A verbatim reproduction of the lines below, from the line containing "left shoulder: (4, 175)" through the line containing "left shoulder: (450, 130)", both ends included, is the whole required output.

== == ==

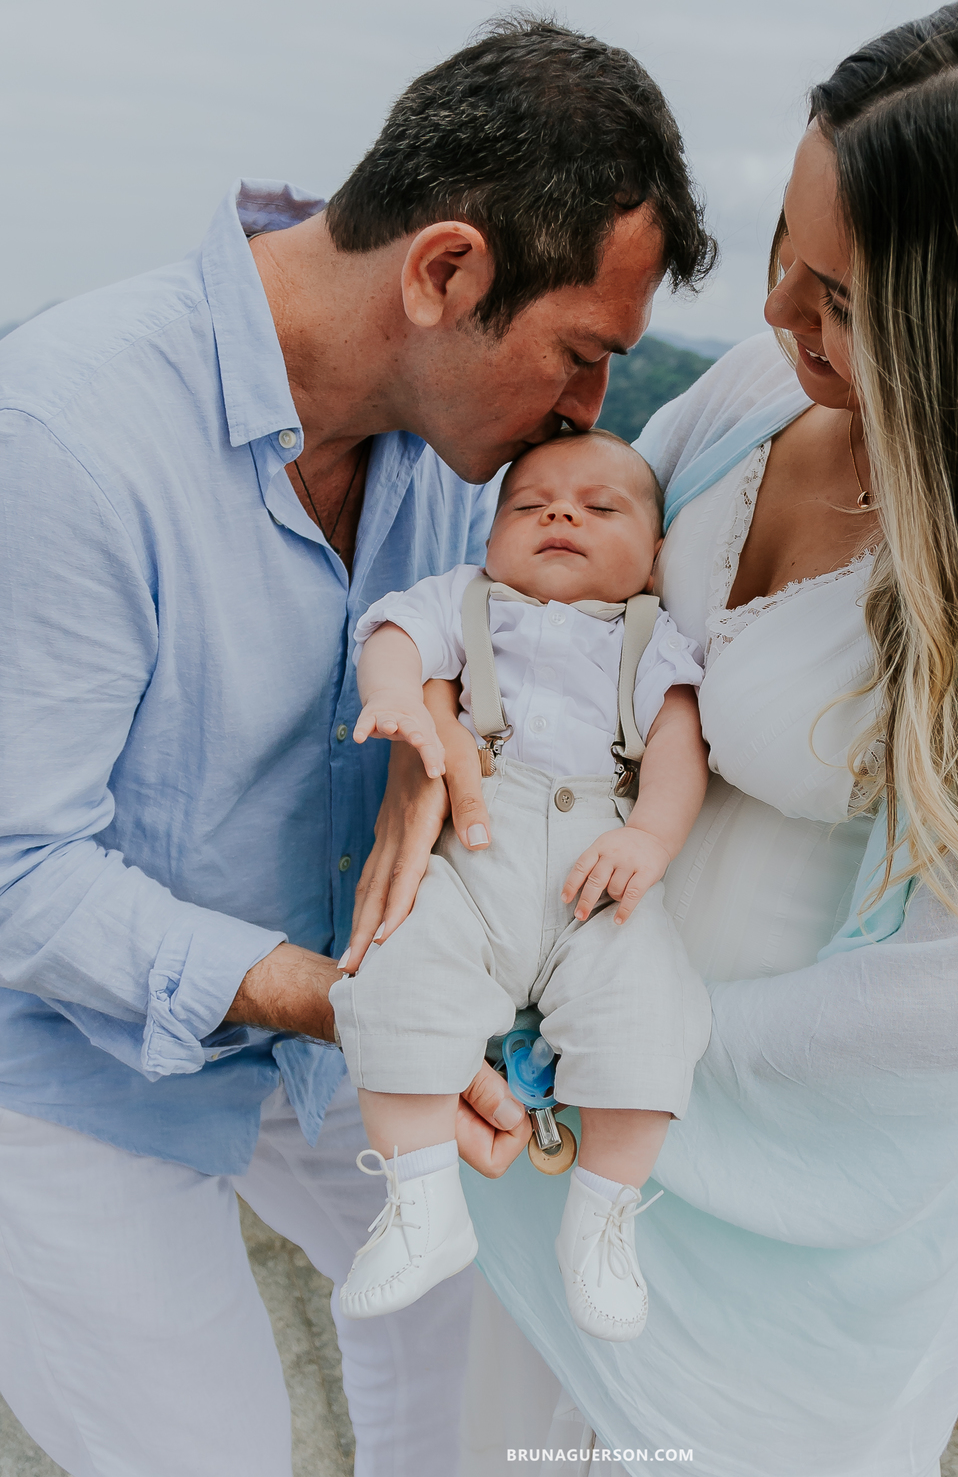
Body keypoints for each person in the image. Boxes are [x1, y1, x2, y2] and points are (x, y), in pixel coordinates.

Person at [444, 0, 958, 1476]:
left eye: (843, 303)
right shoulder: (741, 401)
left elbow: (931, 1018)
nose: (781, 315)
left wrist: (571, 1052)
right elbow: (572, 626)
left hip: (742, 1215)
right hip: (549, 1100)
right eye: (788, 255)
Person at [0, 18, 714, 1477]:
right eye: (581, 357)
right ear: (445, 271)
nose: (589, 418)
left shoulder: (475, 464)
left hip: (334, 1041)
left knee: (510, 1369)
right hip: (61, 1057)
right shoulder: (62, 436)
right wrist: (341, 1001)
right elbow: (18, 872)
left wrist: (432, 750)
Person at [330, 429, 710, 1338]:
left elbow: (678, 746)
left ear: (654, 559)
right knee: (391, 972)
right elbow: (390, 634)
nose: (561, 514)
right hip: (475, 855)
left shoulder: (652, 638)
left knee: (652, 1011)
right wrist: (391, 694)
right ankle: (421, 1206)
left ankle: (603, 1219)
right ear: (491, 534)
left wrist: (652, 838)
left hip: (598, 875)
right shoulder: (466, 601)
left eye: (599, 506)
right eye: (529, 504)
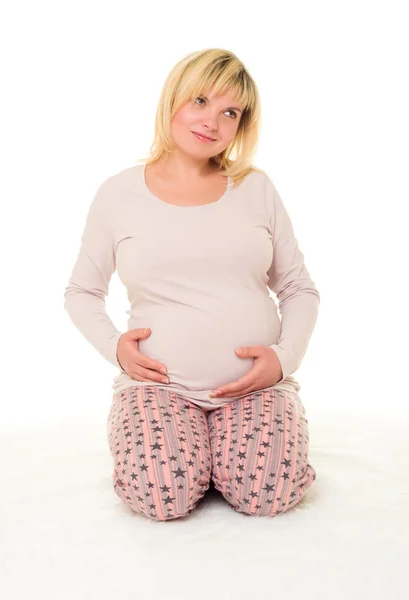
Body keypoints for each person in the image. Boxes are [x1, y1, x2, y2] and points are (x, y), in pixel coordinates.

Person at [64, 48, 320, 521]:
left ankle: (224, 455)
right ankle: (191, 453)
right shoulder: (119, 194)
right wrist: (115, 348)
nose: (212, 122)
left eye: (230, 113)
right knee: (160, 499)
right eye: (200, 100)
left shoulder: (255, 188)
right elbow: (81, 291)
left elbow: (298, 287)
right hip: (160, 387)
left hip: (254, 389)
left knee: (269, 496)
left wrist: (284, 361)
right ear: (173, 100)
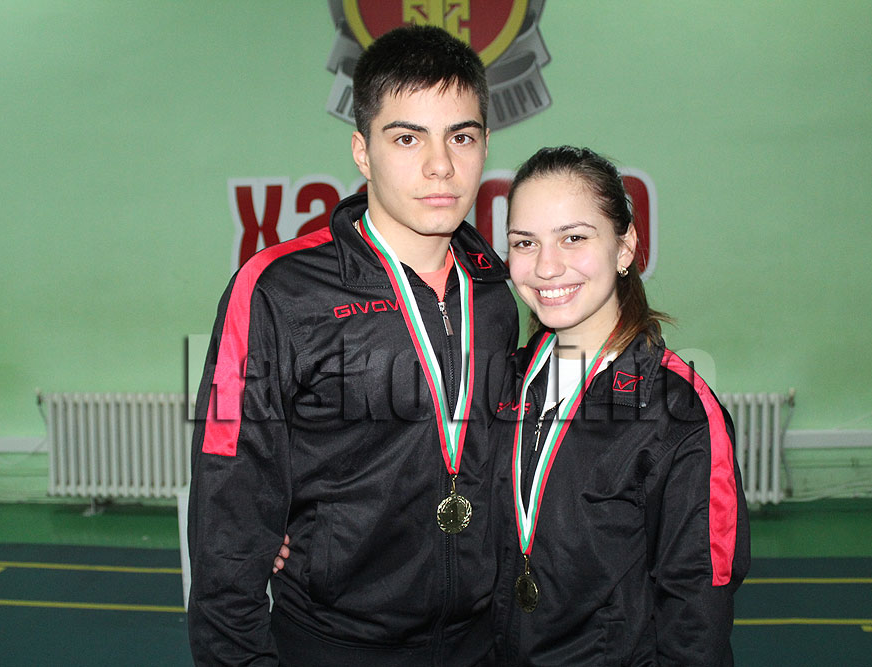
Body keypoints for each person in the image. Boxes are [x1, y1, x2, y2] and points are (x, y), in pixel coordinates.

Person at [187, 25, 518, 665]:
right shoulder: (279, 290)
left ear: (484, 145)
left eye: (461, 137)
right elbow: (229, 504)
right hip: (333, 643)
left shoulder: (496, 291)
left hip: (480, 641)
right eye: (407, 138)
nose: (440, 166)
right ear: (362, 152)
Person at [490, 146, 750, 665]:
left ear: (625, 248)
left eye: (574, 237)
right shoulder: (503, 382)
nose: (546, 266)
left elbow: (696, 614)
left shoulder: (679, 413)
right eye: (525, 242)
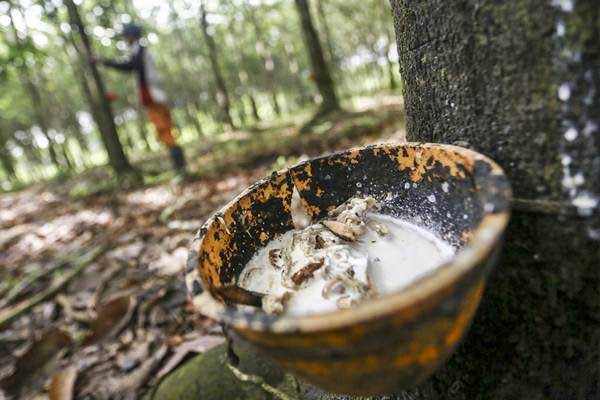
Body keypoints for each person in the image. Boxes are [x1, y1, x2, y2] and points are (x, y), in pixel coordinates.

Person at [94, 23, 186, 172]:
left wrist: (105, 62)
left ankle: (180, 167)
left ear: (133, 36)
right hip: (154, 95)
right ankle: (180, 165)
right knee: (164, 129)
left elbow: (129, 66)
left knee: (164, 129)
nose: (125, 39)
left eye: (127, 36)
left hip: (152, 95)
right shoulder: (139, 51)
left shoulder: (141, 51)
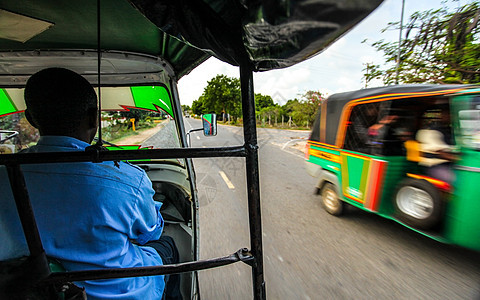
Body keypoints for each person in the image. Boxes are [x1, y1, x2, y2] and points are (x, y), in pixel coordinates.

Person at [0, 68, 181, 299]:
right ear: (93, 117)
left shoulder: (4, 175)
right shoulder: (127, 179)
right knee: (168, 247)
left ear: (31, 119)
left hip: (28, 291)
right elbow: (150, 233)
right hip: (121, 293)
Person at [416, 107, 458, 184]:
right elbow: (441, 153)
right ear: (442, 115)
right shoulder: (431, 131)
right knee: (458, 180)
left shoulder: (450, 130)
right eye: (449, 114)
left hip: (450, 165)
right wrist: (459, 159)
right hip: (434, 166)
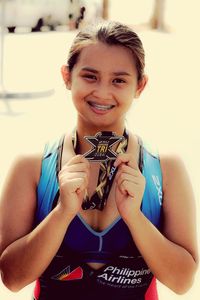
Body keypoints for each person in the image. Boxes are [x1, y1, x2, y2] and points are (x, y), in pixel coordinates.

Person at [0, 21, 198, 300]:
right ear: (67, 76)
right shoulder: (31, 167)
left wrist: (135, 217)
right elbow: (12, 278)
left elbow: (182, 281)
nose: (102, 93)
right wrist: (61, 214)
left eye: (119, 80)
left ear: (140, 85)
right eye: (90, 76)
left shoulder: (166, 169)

== == ==

### Written answer
left shoulder: (4, 175)
right shoulder: (127, 179)
right knee: (168, 247)
left ear: (31, 119)
left hip: (28, 291)
right elbow: (150, 233)
right hip: (121, 293)
Person at [416, 107, 458, 184]:
right elbow: (441, 153)
right ear: (442, 115)
right shoulder: (431, 131)
right knee: (458, 180)
left shoulder: (450, 130)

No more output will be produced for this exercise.